Notifications Applicable To Singapore

Securities Law Information. The Plan is offered on a private basis in reliance on section 273(1)(f) of the Securities and Futures Act (“SFA”), under which it is exempt from the prospectus and registration requirements of the SFA. The Plan has not been lodged or registered as a prospectus with the Monetary Authority of Singapore.

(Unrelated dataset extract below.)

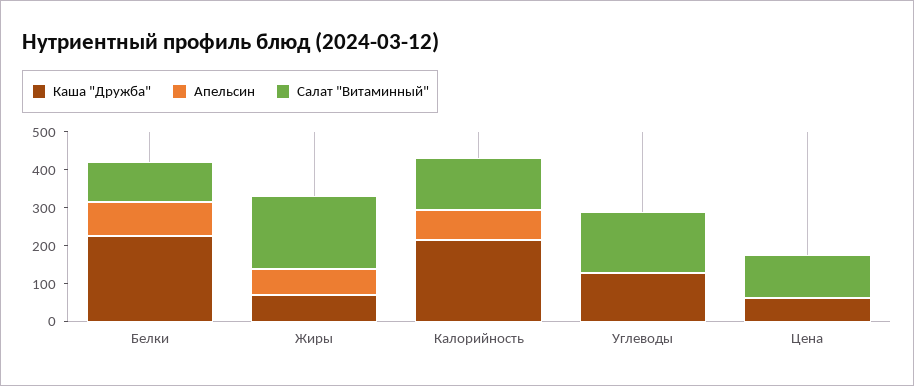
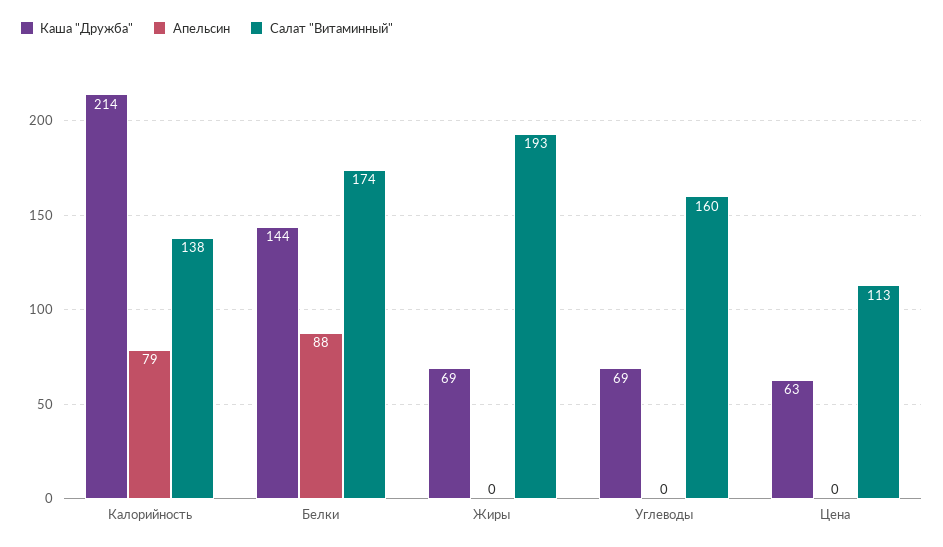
Каша "Дружба", Белки: 225 -> 144
Салат "Витаминный", Белки: 100 -> 174
Апельсин, Жиры: 75 -> 0
Каша "Дружба", Углеводы: 125 -> 69

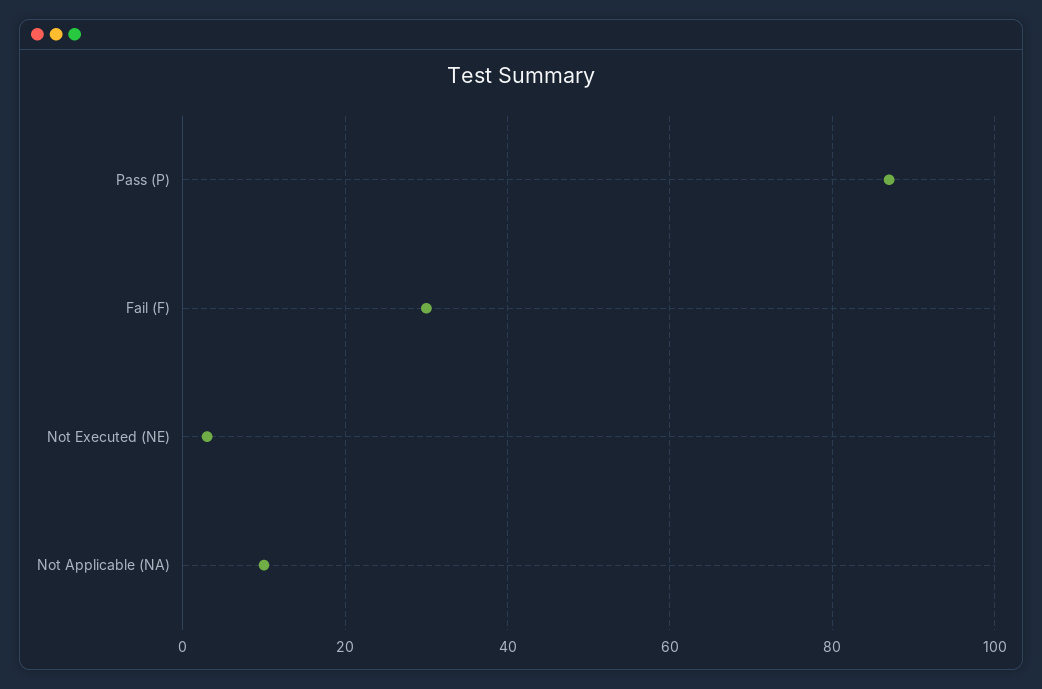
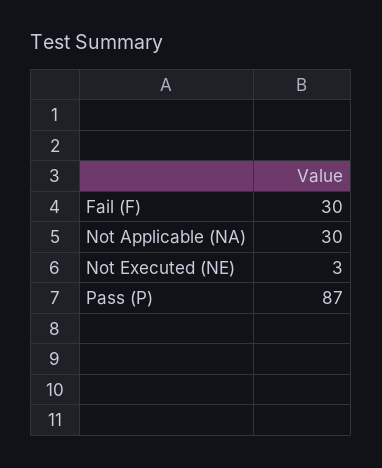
Not Applicable (NA): 10 -> 30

Terms And Conditions Applicable To The United Kingdom

Tax Loan. In the event that the Company or a Subsidiary is unable to withhold or collect any tax due within 90 days after an income tax charge and/or a charge to national insurance contributions arises, the Company, its employing Subsidiary and the Grantee hereby agree that the amount of the uncollected tax shall constitute a loan owed by the Grantee to the employing Subsidiary, effective on the 90th day after the date the income tax charge and/or a charge to national insurance contributions arises. The Grantee agrees that the loan will be immediately repayable and the Company or the employing Subsidiary may recover it at any time thereafter by any of the means referred to in the Agreement for the satisfaction of the Grantee’s tax obligations. Notwithstanding the terms of the Agreement to the contrary, this provision shall not be applicable to the Grantee if the Grantee is an executive officer of the Company for purposes of the U.S. Securities Exchange Act of 1934, as amended, and the rules and regulations promulgated thereunder.